Nach einigem Hickhack erklärte dann Wehsely: Sie habe nie Einfluss auf Auftragsvergaben genommen und von Siemens keine Vorteile in Aussicht gestellt bekommen. Wiederkehr setzte später auch an einer anderen Front nach: Wehsely habe die Öffentlichkeit zu spät über die Ver- zögerungen und Kostenexplosionen beim KH Nord informiert, beides sei verheimlicht worden – das könne man nun nachweislich belegen.

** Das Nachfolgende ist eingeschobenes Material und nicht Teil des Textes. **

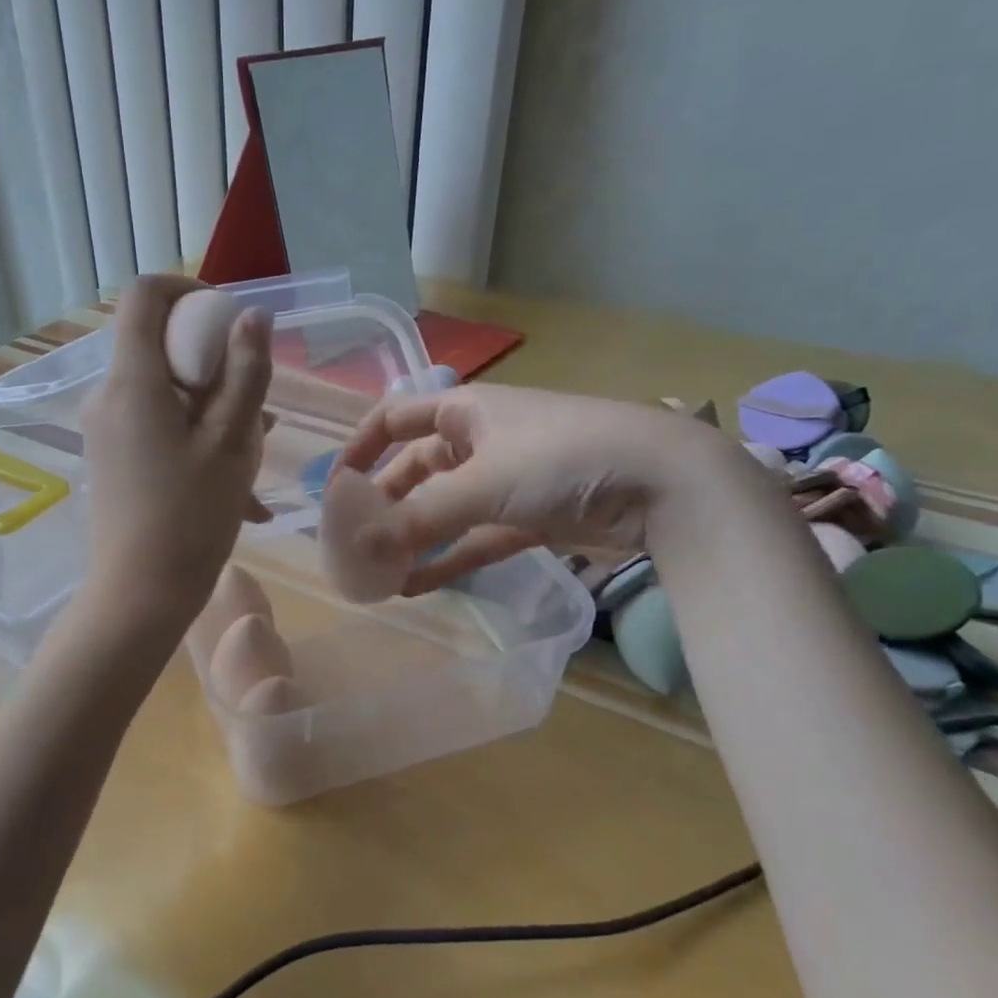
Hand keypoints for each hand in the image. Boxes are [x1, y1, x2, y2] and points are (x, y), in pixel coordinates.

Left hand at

Nebenbei: Die Kommission hat die Aussagen des ehemaligen VizeGeneraldirektors des Krankenanstaltenverbunds (KAV), Thomas Balazs, sowie jene von Stephan Koller, einem Mitglied der damaligen Bewertungskommission zur KH NordEntscheidung, an die Wirtschafts- und Korruptionsstaatsanwaltschaft weitergeleitet. In den Aussagen wurde erklärt, dass die gravierenden Preissteigerungen einiger Produkte für das KH Nord nicht auf Fehlern beruhen könnten – es sei nicht auszuschließen, dass dies einen strafrechtlich relevanten Sachverhalt darstelle, erklärte die (politisch unabhängige) Vorsitzende, Elisabeth Rech.